Similarly, we are seeing one of the most absurd movements of all as universities fall all over themselves to be "inclusive". White students are being actually demonized for their "inherent racism" and "privilege".  To be a person of color is noble. To be white is to be privileged. Indeed, many white students are rushing to don sack cloth and ashes not because of what they have done or said, rather because of what they are.

Even more absurd is the effort to make students feel secure, included and protected from such things as "macro-aggressions", "micro-aggressions", "trigger warnings" and other boogie men. Universities now talk of "safe spaces", where the little snowflakes (our term) can even hold teddy bears, hold hands and express their fears.

Just in time for President Donald Trump.

With Trump's election, our universities have truly lost their collective minds. Fortunately for them (and unfortunately for the rest of us) they already have the safe space infra-structure in place. University administrators, aided by their departments of equity, diversity and inclusion, are offering students counseling and group therapy sessions in order to cope with the pending arrival of the Evil Donald. If students are too traumatized to attend class or take a test, preferring to attend a protest instead, faculty are all too accommodating. (After all, they are probably too traumatized themselves to teach a class.) In effect, our universities have put their imprimatur on rejecting the results of this election. When a university president sends a campus-wide email out stating that "the university understands how deeply sad you feel about this election and we are here to help you," they are stating that they are also sorry that Hillary Clinton was not elected. That may be OK for a private school, but it is not OK for a public one.

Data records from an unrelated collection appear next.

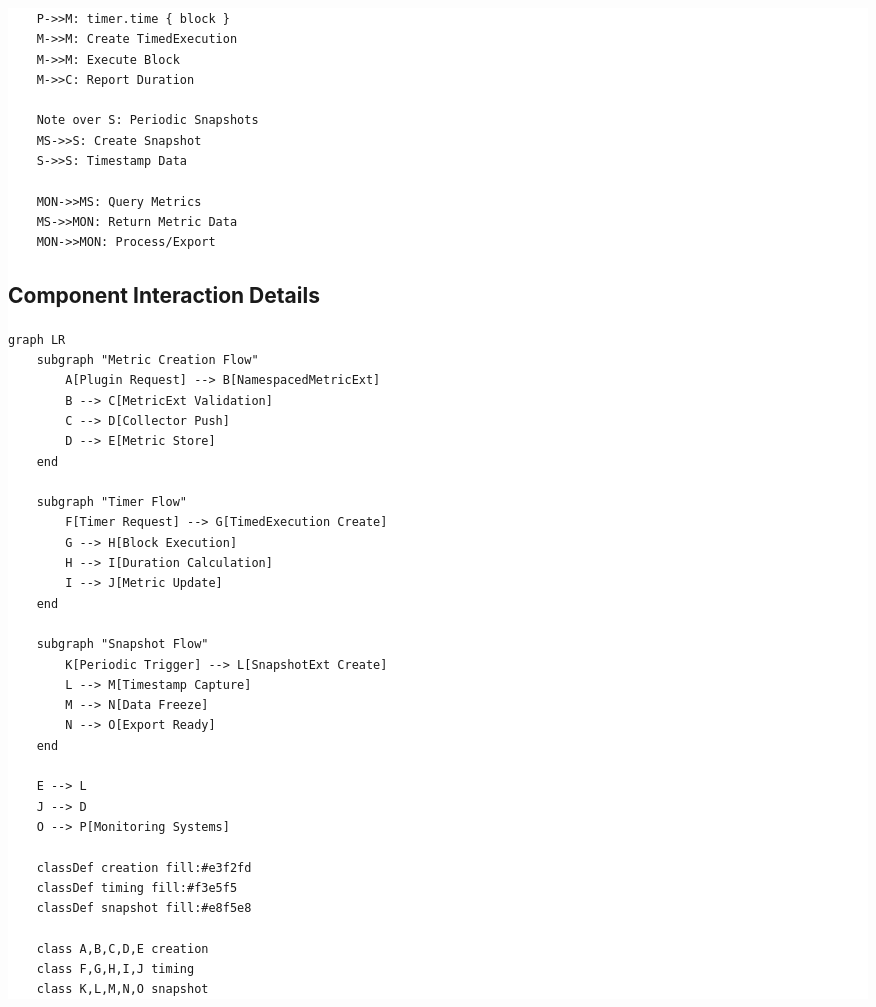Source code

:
 ```mermaid
    P->>M: timer.time { block }
    M->>M: Create TimedExecution
    M->>M: Execute Block
    M->>C: Report Duration
    
    Note over S: Periodic Snapshots
    MS->>S: Create Snapshot
    S->>S: Timestamp Data
    
    MON->>MS: Query Metrics
    MS->>MON: Return Metric Data
    MON->>MON: Process/Export
```

## Component Interaction Details

```mermaid
graph LR
    subgraph "Metric Creation Flow"
        A[Plugin Request] --> B[NamespacedMetricExt]
        B --> C[MetricExt Validation]
        C --> D[Collector Push]
        D --> E[Metric Store]
    end
    
    subgraph "Timer Flow"
        F[Timer Request] --> G[TimedExecution Create]
        G --> H[Block Execution]
        H --> I[Duration Calculation]
        I --> J[Metric Update]
    end
    
    subgraph "Snapshot Flow"
        K[Periodic Trigger] --> L[SnapshotExt Create]
        L --> M[Timestamp Capture]
        M --> N[Data Freeze]
        N --> O[Export Ready]
    end
    
    E --> L
    J --> D
    O --> P[Monitoring Systems]
    
    classDef creation fill:#e3f2fd
    classDef timing fill:#f3e5f5
    classDef snapshot fill:#e8f5e8
    
    class A,B,C,D,E creation
    class F,G,H,I,J timing
    class K,L,M,N,O snapshot
```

To be fair, universities also have science departments, foreign language departments, engineering departments, and others where real education is taking place. It is in the humanities and social sciences where you usually see the misfit professors and indoctrinated students.  Entire departmental chairs devoted to ethnic studies, gender studies, and gay and lesbian studies are of questionable value other than fostering group identity and separating our students into tribes. Now some schools are even instituting black dorms. Segregated water fountains can't be far off. New words-especially pronouns-are being invented for those students who feel our current vocabulary is too sexist. The University of California at Santa Cruz, which I call, "America's Wackiest University", actually has a Community Studies department (teaching the little rascals how to organize and protest) as well as  a History of Consciousness Department, in which the notorious Angela Davis was a faculty member.

This is what we are paying for in California.

It is tempting to say that it can't get any worse than this, and that from now on, it can only get better. Yet until these universities see their enrollment and funding drying up, they will not reform. Until then I cannot answer the question of whether they have truly hit rock bottom. I try to maintain a sense of humor about it all. It is easy to laugh at the utter stupidity exhibited by people who, with their advanced degrees, should know better. It isn't funny, however, when you consider that every future leader of this great country is walking on our college campuses today.